I’m told that the real reason that the Red Army moved in was that the Workers grew upset. Hard to believe now, but back in the 1980s the most powerful force in Communist China were the workers. They saw the students as a threat to the Great Strides made for workers, and the party officials knew who buttered their bread.

China has done some interesting things lately to indicate it is still very much a totalitarian state. I can’t say whether or not the students were right about how they did this, or what they did. China still gets protests and it scares them, which is why they have begun to even threaten Western news organizations.

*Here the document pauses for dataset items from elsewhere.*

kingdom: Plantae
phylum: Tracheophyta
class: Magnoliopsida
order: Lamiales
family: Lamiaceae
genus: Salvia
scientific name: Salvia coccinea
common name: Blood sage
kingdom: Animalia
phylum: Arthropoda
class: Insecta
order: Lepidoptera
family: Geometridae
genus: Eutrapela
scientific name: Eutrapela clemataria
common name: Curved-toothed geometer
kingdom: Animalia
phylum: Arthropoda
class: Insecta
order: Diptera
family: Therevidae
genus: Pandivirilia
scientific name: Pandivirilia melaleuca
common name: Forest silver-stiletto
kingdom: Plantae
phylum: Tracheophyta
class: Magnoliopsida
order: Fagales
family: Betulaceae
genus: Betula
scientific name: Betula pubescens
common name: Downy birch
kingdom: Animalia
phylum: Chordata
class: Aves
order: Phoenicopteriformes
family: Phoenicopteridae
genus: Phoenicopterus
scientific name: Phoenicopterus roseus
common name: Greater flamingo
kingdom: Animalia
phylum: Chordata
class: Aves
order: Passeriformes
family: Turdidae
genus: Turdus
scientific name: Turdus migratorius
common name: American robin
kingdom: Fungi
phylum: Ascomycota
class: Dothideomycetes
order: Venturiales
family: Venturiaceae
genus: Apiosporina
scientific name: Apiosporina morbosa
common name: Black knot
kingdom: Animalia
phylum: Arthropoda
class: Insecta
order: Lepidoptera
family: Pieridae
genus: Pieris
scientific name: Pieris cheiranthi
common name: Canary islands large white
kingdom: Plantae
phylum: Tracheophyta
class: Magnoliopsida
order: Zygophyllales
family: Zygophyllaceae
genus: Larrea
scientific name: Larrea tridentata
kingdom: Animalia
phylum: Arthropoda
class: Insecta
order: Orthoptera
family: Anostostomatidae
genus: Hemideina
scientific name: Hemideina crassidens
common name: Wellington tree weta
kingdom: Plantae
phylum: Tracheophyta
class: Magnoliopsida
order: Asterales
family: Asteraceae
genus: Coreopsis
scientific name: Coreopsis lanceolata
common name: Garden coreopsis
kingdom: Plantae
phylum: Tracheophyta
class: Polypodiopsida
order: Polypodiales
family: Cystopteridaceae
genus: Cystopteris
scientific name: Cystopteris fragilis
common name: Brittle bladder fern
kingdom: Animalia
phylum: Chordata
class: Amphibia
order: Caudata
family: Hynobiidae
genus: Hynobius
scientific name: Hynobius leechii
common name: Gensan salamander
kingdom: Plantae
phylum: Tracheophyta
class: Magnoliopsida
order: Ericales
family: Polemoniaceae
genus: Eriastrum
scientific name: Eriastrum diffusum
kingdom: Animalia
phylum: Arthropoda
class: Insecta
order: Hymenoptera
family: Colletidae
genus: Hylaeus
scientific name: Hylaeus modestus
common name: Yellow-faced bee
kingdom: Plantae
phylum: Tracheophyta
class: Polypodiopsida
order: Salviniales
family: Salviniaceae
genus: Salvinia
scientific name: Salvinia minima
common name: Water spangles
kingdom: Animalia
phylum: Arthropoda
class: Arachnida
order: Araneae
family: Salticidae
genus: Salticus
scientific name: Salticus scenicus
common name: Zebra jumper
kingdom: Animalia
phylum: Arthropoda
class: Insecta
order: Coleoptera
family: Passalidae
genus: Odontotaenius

And maybe a protest that was that large, that shut down the Mall in Washington, D.C. would be met with armed force here, too.

Still, the anniversary makes me glad I live somewhere that, for all its faults and the decline in civil protections against the government, we enjoy a great deal of liberty.

I’ll also note something important: India had her elections last month. As Fareed Zakaria observed in the June 1 Newsweek (US edition), that the elections:

are also a fitting symbol — in this case of India’s strengths, which are defined no by state power [as is the case in China] but people power, with all the messiness and chaos that implies. With 420 million people voting, the recent polls were the biggest exercise of democracy in history.

Nice contrast to the Chinese shutting down possible dissident websites on the eve of the Tianamen Square anniversary.